Cllr Rawlings declared central government was responsible for this year being “the hardest ever” and put it down to a “growing tsunami of incompetence and poor decisions” at Westminster.

Listing some of the challenges, he described former prime minister Liz Truss’s mini budget in autumn 2022 as having “disastrous” consequences as it raised inflation and interest rates “higher than it had to”. 

He added that London borough council resources were a “fifth lower” than in 2010, yet there were now 800,000 more Londonders living here. He said pretending this didn’t happen showed “financial illiteracy” adding this was a “common” affliction of the “benches opposite”.

Council tax in Barnet will be rising by a total of 4.98% in 2024/25, comprising a 2.98% increase in the core rate, plus another 2% rise in the precept used to fund adult social care. The local authority is also planning rent increases of 7.7% for all council-owned homes.

The council leader boasted that the council tax increase was lower than neighbouring boroughs – by 0.01%.

Cllr Rawlings also mentioned some of the funding and investment due to take place in the borough and said there would be £97million spent over the next five years to “fix roads and pavements”, which would be more than had “ever” been invested.

He said weekly bin collections would be maintained, along with free community skip services to tackle fly-tipping, and 511 new council homes were already delivered or going through planning. 

In response opposition leader Daniel Thomas said Barnet’s overall council tax rate was lower than other boroughs because “Labour inherited lower council tax from the Conservatives in 2022”. 

Cllr Thomas claimed that the council leader himself had admitted the borough’s finances “were in good shape” at the time Labour won control two years ago.

He said: “Fast forward just two years and the council is £20m over budget, which gives me no confidence that Labour’s budget will actually be implemented.”

The Conservative group leader said he was expecting another year of overspend with residents “fleeced” with “higher charges and fees”. 

Cllr Thomas criticised Paul Edwards, cabinet member for adult social care, for not speaking at the meeting given that adult social care was a reason for the heavy overspend on the current year’s budget.

He also criticised the council’s decision to get rid of the policy and resources committee responsible for setting the budget and chaired by the leader of the council. This change happened when the authority went from a committee system under the Conservatives to a cabinet system under Labour.

The former Tory council leader continued: “Barnet Labour will blame everyone but themselves for the mess they’ve created, they used to blame inflation but now it’s falling and now they blame the government.

“A rise in demand for services is yet another excuse because it’s been increasing for years and that’s been predicted.” 

Cllr Thomas said under the Conservative group’s proposals council tax would be increased by “just 1%” and local taxpayers would be “better off by a collective £4.2m” as a result.

He said the funding for this would partially come from changing the locality of back office and administrative functions to “a cheaper part of the country” and claimed this would save 25% of payroll costs.

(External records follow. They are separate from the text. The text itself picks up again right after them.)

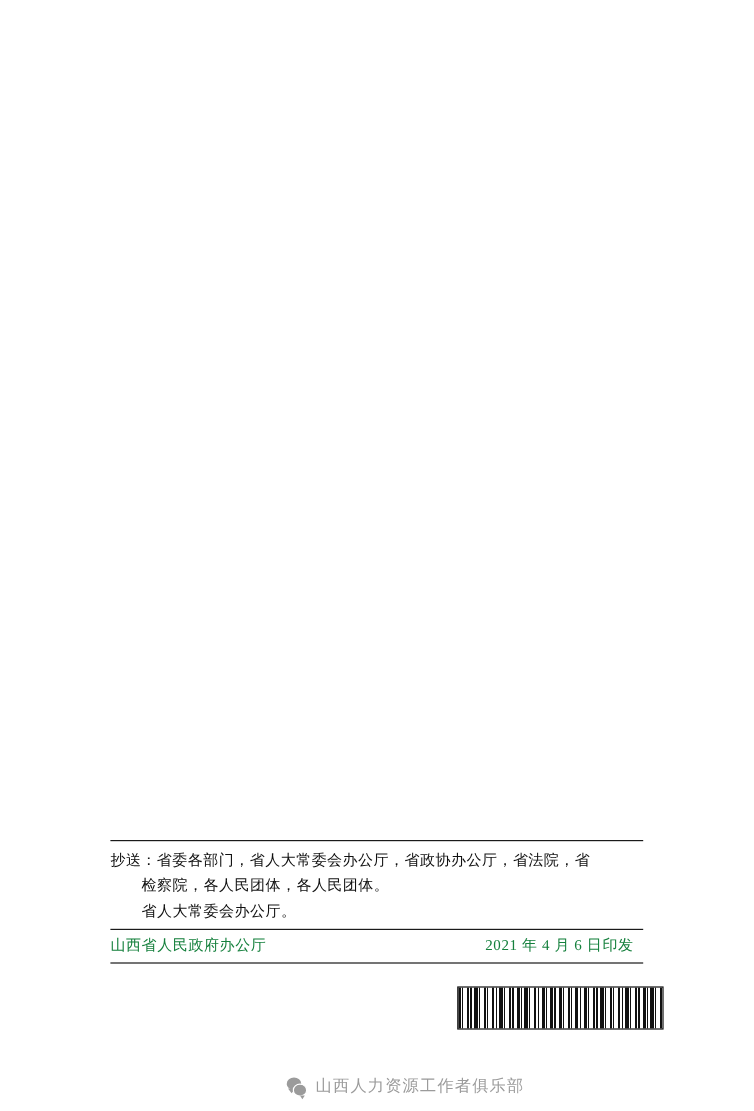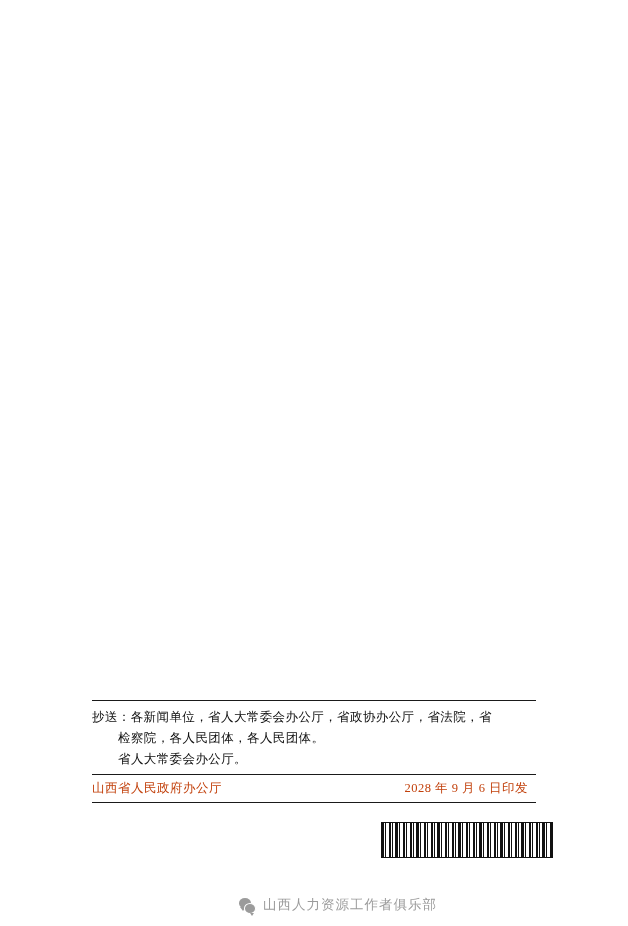--- a/index.html
+++ b/index.html
@@ -187,7 +187,7 @@
     <div class="rule"></div>
 
     <div class="copy-to">
-      <div class="line">抄送：各新闻单位，省人大常委会办公厅，省政协办公厅，省法院，省</div>
+      <div class="line">抄送：省委各部门，省人大常委会办公厅，省政协办公厅，省法院，省</div>
       <div class="line hang">检察院，各人民团体，各人民团体。</div>
       <div class="line indent">省人大常委会办公厅。</div>
     </div>

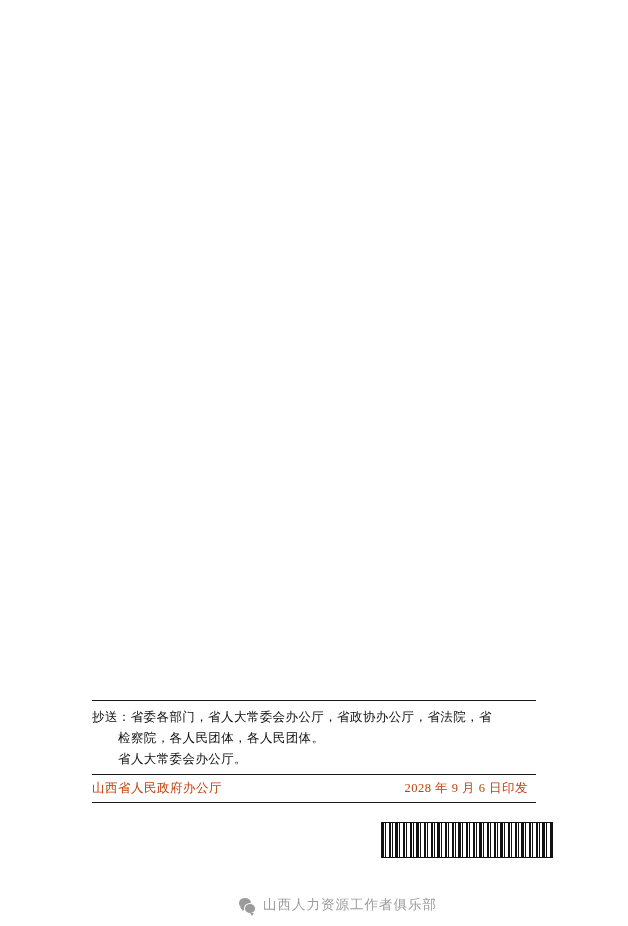--- a/index.html
+++ b/index.html
@@ -73,7 +73,7 @@
     padding: 5px 0 5px 0;
     font-size: 12.5px;
     letter-spacing: 0.5px;
-    color: #c2410c;
+    color: #15803d;
   }
 
   .issuer-row .left {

Cllr Thomas ended his speech by saying Labour knew they wouldn’t be in power “to fix the mess” after 2026 when the next local election would be held.

Speaking on the Conservatives’ proposed alternative budget, Cllr Rawlings said it was “unachievable”, adding the staff cuts proposed would “decimate” enforcement, community safety, planning and housing. 

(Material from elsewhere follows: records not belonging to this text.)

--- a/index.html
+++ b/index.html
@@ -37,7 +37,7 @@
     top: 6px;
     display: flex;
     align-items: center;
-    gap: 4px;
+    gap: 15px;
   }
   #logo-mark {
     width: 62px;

He also said the plan to relocate and outsource staff to save money was not feasible. 

Councillors from both sides also engaged a fierce debate on the respective arguments over the budget.

Alan Schneiderman, cabinet member for environment and climate change, called the Conservative amendments a “fantasy alternative budget” and said it wouldn’t last as long as Liz Truss, “let alone a lettuce”. 

Cllr Schneiderman went on to state the “good work” the Labour council had delivered in the borough and said they’d planted around 1,200 trees in the last year, “smashing” their target, while they were working to bring back the full food waste scheme the Conservatives had previously scrapped. 

Pauline Coakley Webb, cabinet member for family friendly Barnet, also claimed the Tories provided “no details” on where or how they would cut a proposed £3m from non-statutory services.

But Conservative councillor Lucy Wakeley said Labour needed to look at the £100,000 spent on its citizens assembly, comprising a group of local residents selected to deliberate on public questions. 

The Edgware councillor said the council “still” hadn’t implemented any of the policies suggested. 

Following the heated discussion, the Conservative budget proposals were voted down by 32 votes to 18, while the same numbers then voted in favour of Labour’s budget.

This story has been corrected to state that Cllr Paul Edwards was in attendance at the meeting and was criticised instead for not speaking during the debate.